Would have been better if they would havemoved the windows out as long as they were going to all that work.
Rich
Thought I'd add another interesting related product I've been reading about, electric thermal storage units.
They are meant to take advantage of off-peak rates and seem like a good fit with super insulated homes. http://www.steffes.com is one well respect manufacturer of these systems.
that big victorian we built in 1985 uses electric ceramic thermal storage heaters
back in the good olde elctric off-peak rate daysevery house we built for a while back then had two meters... one for continuous.... one for off-peak.......
that all went away with deregulation of the electric industry... kind of funny... right now electric is cheaper than fuel oil heatMike Smith Rhode Island : Design / Build / Repair / Restore
My utility company is offering a BIG off-peak deduction in their delivery rate, down from a high of about eight cents/KWH to one cent/KWH. There's an additional monthly fee for the TOS (time of service) program, about eight bucks a month.
On the actual cost of electricity, there's no off peak break. Right now it's all about eleven cents/KWH. According to the customer service rep I spoke with at the utility company today, the cost of producing electricity is very closely tied to the cost of natural gas.
Still, I like the ETS heater idea for super insulated homes better than any of the alternatives. Not a big investment, very self sufficient.
Add a similarly efficient electric DHW heater and a small woodstove, then wait and see where the government and science will take us next.
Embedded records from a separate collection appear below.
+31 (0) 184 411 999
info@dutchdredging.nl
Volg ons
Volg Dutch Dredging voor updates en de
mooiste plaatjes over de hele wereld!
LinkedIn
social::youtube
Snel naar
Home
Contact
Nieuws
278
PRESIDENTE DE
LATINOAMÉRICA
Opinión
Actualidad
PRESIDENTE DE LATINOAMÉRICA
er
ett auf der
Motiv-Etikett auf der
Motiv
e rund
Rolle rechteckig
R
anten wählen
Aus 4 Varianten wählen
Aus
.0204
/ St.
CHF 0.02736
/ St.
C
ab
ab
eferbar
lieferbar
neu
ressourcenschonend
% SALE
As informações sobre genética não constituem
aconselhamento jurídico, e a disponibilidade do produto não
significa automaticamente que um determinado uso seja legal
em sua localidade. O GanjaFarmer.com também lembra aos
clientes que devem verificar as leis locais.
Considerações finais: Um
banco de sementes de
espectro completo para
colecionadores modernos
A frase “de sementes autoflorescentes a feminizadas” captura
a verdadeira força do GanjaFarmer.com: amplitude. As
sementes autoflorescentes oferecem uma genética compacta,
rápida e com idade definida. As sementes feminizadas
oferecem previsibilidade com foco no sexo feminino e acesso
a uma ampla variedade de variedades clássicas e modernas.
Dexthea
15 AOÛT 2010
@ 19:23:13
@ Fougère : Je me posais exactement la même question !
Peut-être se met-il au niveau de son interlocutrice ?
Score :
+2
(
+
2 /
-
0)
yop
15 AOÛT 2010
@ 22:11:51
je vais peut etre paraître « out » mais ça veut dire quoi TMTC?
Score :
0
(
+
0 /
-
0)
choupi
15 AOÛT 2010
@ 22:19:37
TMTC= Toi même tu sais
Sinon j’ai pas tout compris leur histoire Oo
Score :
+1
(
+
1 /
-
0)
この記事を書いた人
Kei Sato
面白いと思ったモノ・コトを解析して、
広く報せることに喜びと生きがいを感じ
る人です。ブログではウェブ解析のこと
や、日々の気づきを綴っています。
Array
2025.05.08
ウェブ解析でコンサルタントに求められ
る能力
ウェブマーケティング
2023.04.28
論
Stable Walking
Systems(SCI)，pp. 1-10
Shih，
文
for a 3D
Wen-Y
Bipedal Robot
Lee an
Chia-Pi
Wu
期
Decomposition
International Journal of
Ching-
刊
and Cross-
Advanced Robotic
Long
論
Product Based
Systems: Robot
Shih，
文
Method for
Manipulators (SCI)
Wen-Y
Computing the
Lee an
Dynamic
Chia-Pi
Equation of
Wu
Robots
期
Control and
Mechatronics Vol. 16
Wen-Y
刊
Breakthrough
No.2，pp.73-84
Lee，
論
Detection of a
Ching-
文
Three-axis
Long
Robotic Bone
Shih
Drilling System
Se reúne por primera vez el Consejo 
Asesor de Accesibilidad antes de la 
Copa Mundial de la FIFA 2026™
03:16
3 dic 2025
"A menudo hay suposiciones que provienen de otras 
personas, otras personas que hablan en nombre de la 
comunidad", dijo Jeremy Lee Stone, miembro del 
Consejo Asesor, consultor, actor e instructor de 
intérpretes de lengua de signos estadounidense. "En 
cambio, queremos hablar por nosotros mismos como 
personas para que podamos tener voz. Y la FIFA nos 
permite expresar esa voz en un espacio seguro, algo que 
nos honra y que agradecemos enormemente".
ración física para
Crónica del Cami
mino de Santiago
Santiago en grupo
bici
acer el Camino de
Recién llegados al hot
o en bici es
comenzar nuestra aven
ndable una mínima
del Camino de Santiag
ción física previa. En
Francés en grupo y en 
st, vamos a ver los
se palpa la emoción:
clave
BTW, is there a photo thread on the Big Vic?
Edited 4/2/2008 9:33 pm by Hudson Valley Carpenter
wanted to get this one back on top tooMike Hussein Smith Rhode Island : Design / Build / Repair / Restore
Mike
What did you want to talk about?
It was -14 degrees yesterday morning. It kind of gets one dreaming about building a super efficient new house.
This one is paid for so I guess I am going to stay here for a while.
Rich
somebody emailed me to talk about superinsulated houses... so i went looking for the respective threads
got anymore ?Mike Hussein Smith Rhode Island : Design / Build / Repair / Restore
Mike
I'll bump a couple that I saved in my links.
Rich
wanted to get this one back on top too
Good idea Mike,
Thanks for the bump. I don't believe I've seen this thread before so it should be interesting to read.